Por que Florianópolis não será sede

prais floripa           Nenhuma cidade no Brasil poderia ser tão benefiada por sediar um jogo da Copa do Mundo quanto Florianópolis. É a cidade com o maior potencial turístico inexplorado do país, onde ao mesmo tempo sobra exuberância natural e faltam turistas, falta infra-estrutura, falta capital para investir. A Copa do Mundo funcionaria como uma publicidade eficaz e, sobretudo, barata – mostrar-se-ia ao mundo, aos turistas e aos investidores todo seu potencial adormecido. O investimento para construção de um Estádio adequado, pontes, túneis, aeroporto, porto turístico, metrô, hoteis, resorts, parques, reforma urbana, etc., todo esse investimento compensaria com muito lucro para a cidade como em nenhum outro lugar desse país.

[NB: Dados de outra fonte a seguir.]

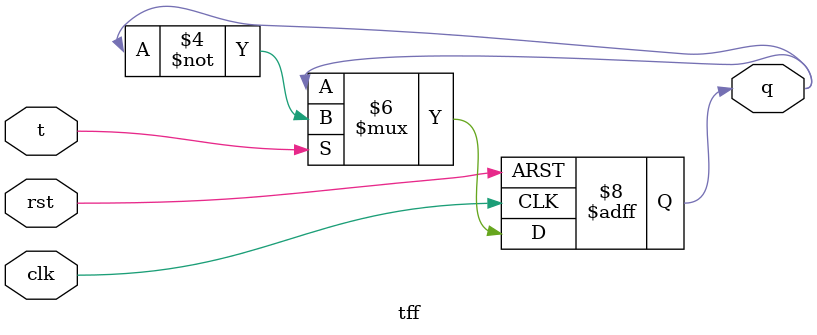
<source format=sv>
module tff(t,clk,rst,q);
    input t;
    input clk;
    input rst;
    output reg q;

    always @(posedge clk or posedge rst) begin
        if(rst==1) begin 
            q<=0;
        end
        else if(t==1) begin
            q<=~q;
        end
        else begin
            q<=q;
        end
    end

endmodule
</source>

          Infelizmente, a idiotice administrativa falou mais alto. Preocupados com as próximas eleições, não investiram de forma adequada nos projetos, não houve planejamento. Não sei se “dormiram no ponto” seria a expressão mais adequada, ou seria “prevaleceram interesses alheios aos do povo” – fico mais com essa última. Hoje tivemos a prova de que quando não há vontade política, perde-se oportunidades e quem perde, é sempre o povo.

          O turismo é a principal atividade econômica atualmente. O turismo gera emprego, distribuição de renda, aumento de salários, enfim, era uma oportunidade única na história que foi ignorada pelos maus administradores públicos.  Florianópolis teve a chance de atrair investimento como nunca – essas oportunidades não voltam mais.

          Muitos podem pensar que por ser mais pequena que suas concorrentes, talvez fosse mais difícil para Florianópolis conseguir a indicação da Fifa. A essa idéia obsoleta, respondo que há experiências históricas que porvam o contrário: para a Copa na Alemanha em 2006, a pequena Kaiserslautern, com cerca de 100 mil habitantes, venceu a disputa com grandes cidades como Baden-Baden e Dresden.

          Florianópolis demorou muito para começar a se preparar, e apresentou projetos ruins, feitos em cima do laço, como um horrível metrô de superfície e um porto turístico em outra cidade e sem acesso. A maioria dos hotéis estão na Ilha, enquanto o estádio seria construído no continente, tudo certo não fosse a evidência de que só há uma ponte de acesso à Ilha que vive congestionada. O aeroporto seria ampliado, porém sua ampliação sequer atingiria capacidade para suprir a demanda atual, quem dirá em 2014. Nada foi pensado no sentido de melhorar a mobilidade urbana, nem de melhorar o fornecimento de água e esgoto, que é péssimo. A única obra adequada foi feita pelo governo federal: uma substação energética para evitar novos apagões na Ilha como o de 2003. Nem passou pela cabeça dos organizadores um plano para recuperar os balneários, construir novos resorts, parques aquáticos ou coisas do gênero, o que, embora não contasse para a avaliação da Fifa, seriam obras cruciais para aproveitar melhor a demanda turística após o evento.

          Há alguns séculos um tal de Bernard de Mandeville disse que todos os vícios privados geram benefícios públicos. Hoje pudemos ver que essa afirmação merece alguma limitação. O vício privado da aplicação do capital onde é mais vantajoso, onde poderia-se auferir ganhos como no financiamento de projetos turísticos em Florianópolis, certamente geraria benefícios para a cidade. Mas, o vício privado de sacrificar a sociedade para continuar no poder, garantindo assim a continuidade dos seus privilégios e dos seus cartórios, isso sim não pode de forma alguma gerar benefícios públicos, pelo contrário. Dizem que os estadistas pensam no futuro da nação, mas um simples político pensa na próxima eleição – percebo agora por qual dessas duas classes estamos sendo governados.

3 comentários:

Anônimo disse...

o povo de Floripa eh escroto...nao mereceu mesmo!!! chupa

Anônimo disse...

O que vc escreveu não tem fundamento nennhum.

Anônimo disse...

Foi uma vergonha! sempre considerada uma cidade modelo??? o mundo esta evoluindo!